***** TEXTE ÉTUDIÉ
Quatrièmement, rien n’empêchera le Conseil constitutionnel, comme il le fait toujours dans le cadre du contrôle de proportionnalité, de mettre en balance le droit de l’environnement et d’autres principes ou libertés constitutionnels. En effet, très peu de droits sont aujourd’hui dits « indérogeables » ou intangibles. L’inscription à l’article 1er qui nous est proposée n’apporte donc aucune garantie sérieuse sur la future jurisprudence du Conseil constitutionnel, contrairement à ce que j’ai pu entendre en commission sur une prétendue hiérarchie des principes constitutionnels.

Ce constat a d’ailleurs conduit le Conseil d’État à demander au Gouvernement de préciser la portée juridique réelle de la disposition qu’il propose.

Cinquièmement, nous redoutons que cette révision constitutionnelle n’entraîne une judiciarisation accrue des politiques environnementales et un renforcement du rôle du juge, ce qui ne serait pas le gage de réels progrès. Au contraire, cela entraînerait une forme de dessaisissement des pouvoirs publics. Le juge ne peut être un vecteur pour imposer de nouvelles contraintes environnementales, sans poser la question de l’adhésion à la norme.

Les promoteurs de cette réforme arguant qu’il s’agit de donner un appui supplémentaire au juge constitutionnel, nous en profitons pour rappeler notre critique du Conseil constitutionnel, organe politique illégitime.

Enfin, et cela sera mon dernier point, la vaine discussion qui a agité la commission des lois sur les verbes « garantir », « favoriser » et « lutter » ne nous semble pas essentielle. Ce débat est largement surjoué. On peut en effet déduire de l’article 61-1 de la Constitution que l’ensemble des droits et libertés constitutionnels sont « garantis ».
**********
***** ENTRÉES
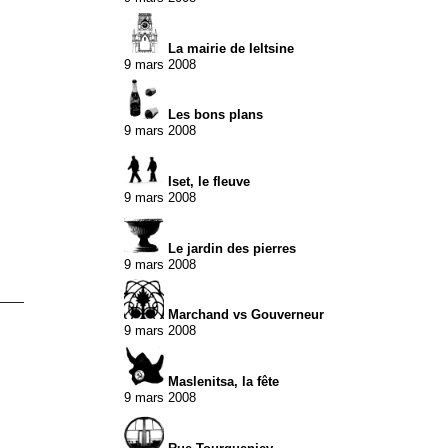
La mairie de Ieltsine
9 mars 2008
Les bons plans
9 mars 2008
Iset, le fleuve
9 mars 2008
Le jardin des pierres
9 mars 2008
Marchand vs Gouverneur
9 mars 2008
Maslenitsa, la fête
9 mars 2008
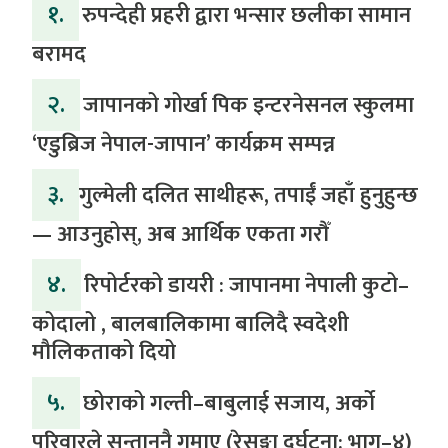
१.
रुपन्देही प्रहरी द्वारा भन्सार छलीका सामान
बरामद
२.
जापानको गोर्खा पिक इन्टरनेसनल स्कुलमा
‘एडुब्रिज नेपाल-जापान’ कार्यक्रम सम्पन्न
३.
​गुल्मेली दलित साथीहरू, तपाईं जहाँ हुनुहुन्छ
— आउनुहोस्, अब आर्थिक एकता गरौँ
४.
रिपोर्टरको डायरी : जापानमा नेपाली कुटो–
कोदालो , बालबालिकामा बालिदै स्वदेशी
मौलिकताको दियो
५.
‎​छोराको गल्ती–बाबुलाई सजाय, अर्को
परिवारले सन्ताननै गुमाए (रेसुङ्गा दुर्घटना: भाग–४) ‎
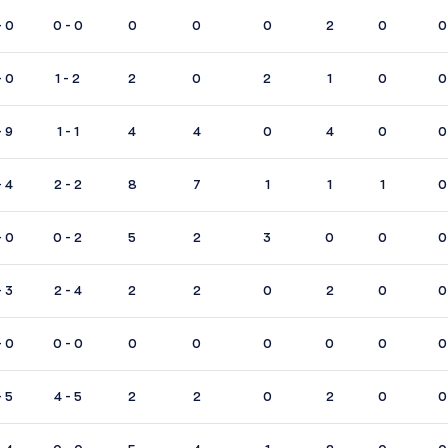
- 0
0 - 0
0
0
0
2
0
0
- 0
1 - 2
2
0
2
1
0
0
- 9
1 - 1
4
4
0
4
0
0
- 4
2 - 2
8
7
1
1
1
0
- 0
0 - 2
5
2
3
0
0
0
- 3
2 - 4
2
2
0
2
0
0
- 0
0 - 0
0
0
0
0
0
0
- 5
4 - 5
2
2
0
2
0
0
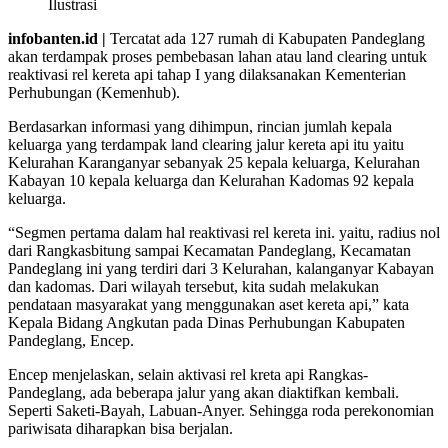
Ilustrasi
infobanten.id |
Tercatat ada 127 rumah di Kabupaten Pandeglang
akan terdampak proses pembebasan lahan atau land clearing untuk
reaktivasi rel kereta api tahap I yang dilaksanakan Kementerian
Perhubungan (Kemenhub).
Berdasarkan informasi yang dihimpun, rincian jumlah kepala
keluarga yang terdampak land clearing jalur kereta api itu yaitu
Kelurahan Karanganyar sebanyak 25 kepala keluarga, Kelurahan
Kabayan 10 kepala keluarga dan Kelurahan Kadomas 92 kepala
keluarga.
“Segmen pertama dalam hal reaktivasi rel kereta ini. yaitu, radius nol
dari Rangkasbitung sampai Kecamatan Pandeglang, Kecamatan
Pandeglang ini yang terdiri dari 3 Kelurahan, kalanganyar Kabayan
dan kadomas. Dari wilayah tersebut, kita sudah melakukan
pendataan masyarakat yang menggunakan aset kereta api,” kata
Kepala Bidang Angkutan pada Dinas Perhubungan Kabupaten
Pandeglang, Encep.
Encep menjelaskan, selain aktivasi rel kreta api Rangkas-
Pandeglang, ada beberapa jalur yang akan diaktifkan kembali.
Seperti Saketi-Bayah, Labuan-Anyer. Sehingga roda perekonomian
pariwisata diharapkan bisa berjalan.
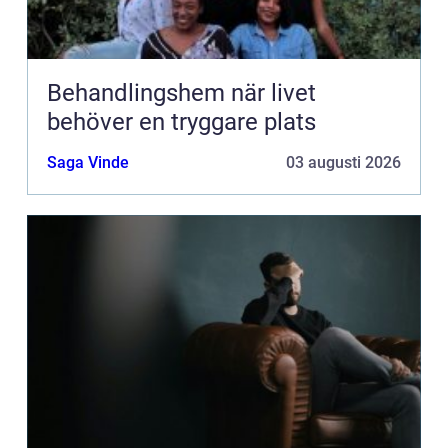
Behandlingshem när livet
behöver en tryggare plats
Saga Vinde
03 augusti 2026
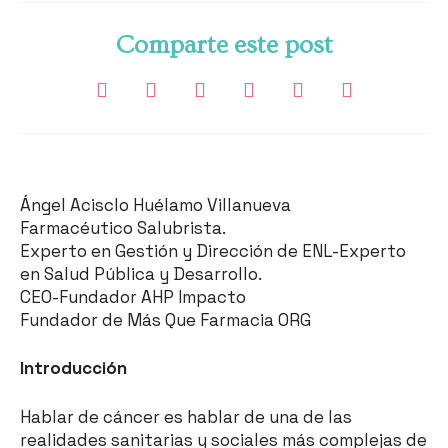
Comparte este post
Ángel Acisclo Huélamo Villanueva
Farmacéutico Salubrista.
Experto en Gestión y Dirección de ENL-Experto
en Salud Pública y Desarrollo.
CEO-Fundador AHP Impacto
Fundador de Más Que Farmacia ORG
Introducción
Hablar de cáncer es hablar de una de las
realidades sanitarias y sociales más complejas de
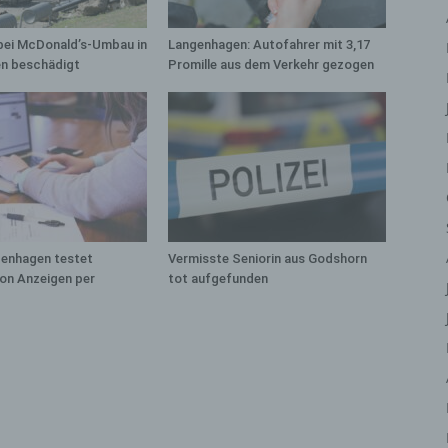
iehen, zu bewerten, insbesondere, um Aspekte bezüglich Arbeitsleistu
tschaftlicher Lage, Gesundheit, persönlicher Vorlieben, Interessen,
bei McDonald’s-Umbau in
Langenhagen: Autofahrer mit 3,17
erlässigkeit, Verhalten, Aufenthaltsort oder Ortswechsel dieser natürli
n beschädigt
Promille aus dem Verkehr gezogen
rson zu analysieren oder vorherzusagen.
) Pseudonymisierung
eudonymisierung ist die Verarbeitung personenbezogener Daten in ein
ise, auf welche die personenbezogenen Daten ohne Hinzuziehung
ätzlicher Informationen nicht mehr einer spezifischen betroffenen Per
geordnet werden können, sofern diese zusätzlichen Informationen ges
fbewahrt werden und technischen und organisatorischen Maßnahmen
erliegen, die gewährleisten, dass die personenbezogenen Daten nicht 
genhagen testet
Vermisste Seniorin aus Godshorn
ntifizierten oder identifizierbaren natürlichen Person zugewiesen werde
on Anzeigen per
tot aufgefunden
 Verantwortlicher oder für die Verarbeitung
rantwortlicher
antwortlicher oder für die Verarbeitung Verantwortlicher ist die natürlic
r juristische Person, Behörde, Einrichtung oder andere Stelle, die allei
meinsam mit anderen über die Zwecke und Mittel der Verarbeitung von
rsonenbezogenen Daten entscheidet. Sind die Zwecke und Mittel diese
arbeitung durch das Unionsrecht oder das Recht der Mitgliedstaaten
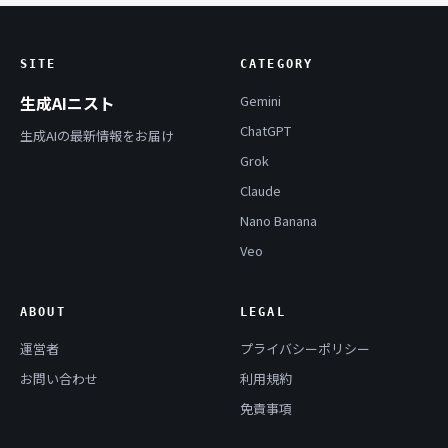
SITE
CATEGORY
生成AIニスト
Gemini
ChatGPT
生成AIの最新情報をお届け
Grok
Claude
Nano Banana
Veo
ABOUT
LEGAL
運営者
プライバシーポリシー
お問い合わせ
利用規約
免責事項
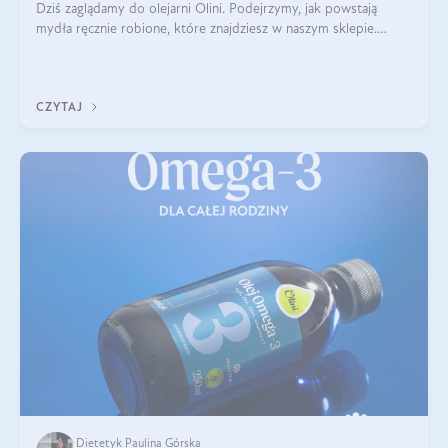
Dziś zaglądamy do olejarni Olini. Podejrzymy, jak powstają
mydła ręcznie robione, które znajdziesz w naszym sklepie.
Opowie nam o tym Ela, do której należy produkcja mydła w
Olini.
CZYTAJ
Dietetyk Paulina Górska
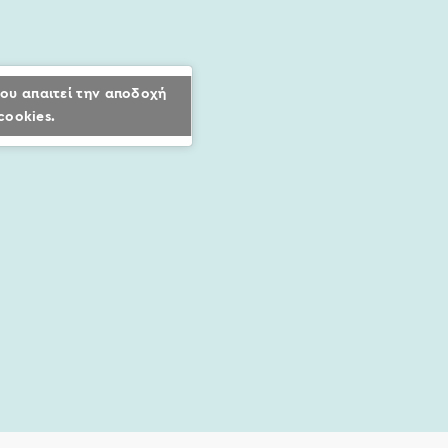
ου απαιτεί την αποδοχή
cookies.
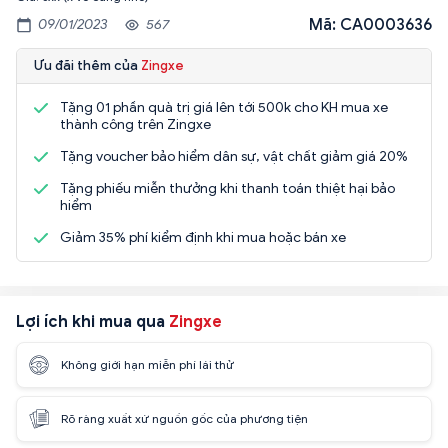
Mã: CA0003636
09/01/2023
567
Ưu đãi thêm của
Zingxe
Tặng 01 phần quà trị giá lên tới 500k cho KH mua xe
thành công trên Zingxe
Tặng voucher bảo hiểm dân sự, vật chất giảm giá 20%
Tặng phiếu miễn thưởng khi thanh toán thiệt hại bảo
hiểm
Giảm 35% phí kiểm định khi mua hoặc bán xe
Lợi ích khi mua qua
Zingxe
Không giới hạn miễn phí lái thử
Rõ ràng xuất xứ nguồn gốc của phương tiện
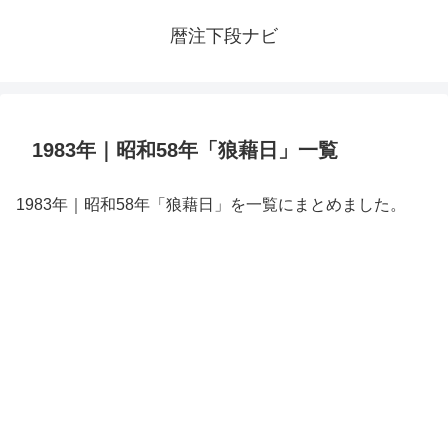
暦注下段ナビ
1983年｜昭和58年「狼藉日」一覧
1983年｜昭和58年「狼藉日」を一覧にまとめました。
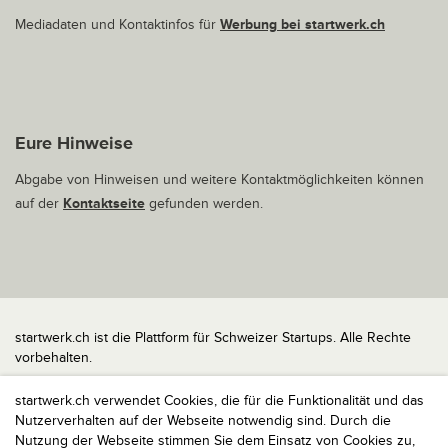
Mediadaten und Kontaktinfos für
Werbung bei startwerk.ch
Eure Hinweise
Abgabe von Hinweisen und weitere Kontaktmöglichkeiten können
auf der
Kontaktseite
gefunden werden.
startwerk.ch ist die Plattform für Schweizer Startups. Alle Rechte
vorbehalten.
Impressum
startwerk.ch verwendet Cookies, die für die Funktionalität und das
Kontakt
Nutzerverhalten auf der Webseite notwendig sind. Durch die
nach oben
Nutzung der Webseite stimmen Sie dem Einsatz von Cookies zu,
**********
> _CONSIGNES DE L'EXERCICE_:
**a)** Recopiez sans aucune modification les entrées, depuis leur début jusqu'à la ligne contenant « परिवारले सन्ताननै गुमाए », celle-ci comprise. N'incluez pas les images dans votre réponse.
**b)** Prolongez le discours sur l'inscription de l'environnement dans la Constitution à partir de sa dernière phrase.

> _CORRIGÉ DE L'EXERCICE_:
**a)**
La mairie de Ieltsine
9 mars 2008
Les bons plans
9 mars 2008
Iset, le fleuve
9 mars 2008
Le jardin des pierres
9 mars 2008
Marchand vs Gouverneur
9 mars 2008
Maslenitsa, la fête
9 mars 2008
१.
रुपन्देही प्रहरी द्वारा भन्सार छलीका सामान
बरामद
२.
जापानको गोर्खा पिक इन्टरनेसनल स्कुलमा
‘एडुब्रिज नेपाल-जापान’ कार्यक्रम सम्पन्न
३.
​गुल्मेली दलित साथीहरू, तपाईं जहाँ हुनुहुन्छ
— आउनुहोस्, अब आर्थिक एकता गरौँ
४.
रिपोर्टरको डायरी : जापानमा नेपाली कुटो–
कोदालो , बालबालिकामा बालिदै स्वदेशी
मौलिकताको दियो
५.
‎​छोराको गल्ती–बाबुलाई सजाय, अर्को
परिवारले सन्ताननै गुमाए (रेसुङ्गा दुर्घटना: भाग–४) ‎

**b)**
Par ailleurs, certains droits sont déjà « garantis » dans la Constitution, notamment dans son préambule. Pour autant, ces droits ne sont pas appliqués. C’est malheureux et nous le déplorons ! Ces droits restent le plus souvent largement fictifs. Ainsi, la Constitution garantit à la femme des droits égaux à ceux de l’homme, elle garantit à tous la protection de la santé et un égal accès à l’instruction et à la culture. Par ailleurs, l’alinéa 5 du préambule de 1946 consacre le droit d’obtenir un emploi. Malgré cela, ces droits sont insuffisamment protégés.

À l’inverse, d’autres évolutions constitutionnelles ou législatives auraient des effets réels et directs. Il est ainsi nécessaire de compléter la Charte de l’environnement par des principes qui sont aujourd’hui de nature législative : la solidarité écologique, l’utilisation durable des ressources et, surtout, la non-régression. Tel est le sens des amendements que nous vous soumettrons.

Enfin, et surtout, référendum ou non, la protection de l’environnement requiert des politiques publiques et des moyens financiers, et non des politiques du rabot comme celles qui frappent le ministère de la transition écologique ou des décisions comme celles qu’à récemment prises le Gouvernement sur le glyphosate et les pesticides.

Pour l’ensemble de ces raisons, et au regard du jeu de dupe que constitue l’examen de ce projet de loi constitutionnelle, le groupe CRCE votera contre ce texte. L’urgence climatique et écologique mérite mieux que cette mascarade.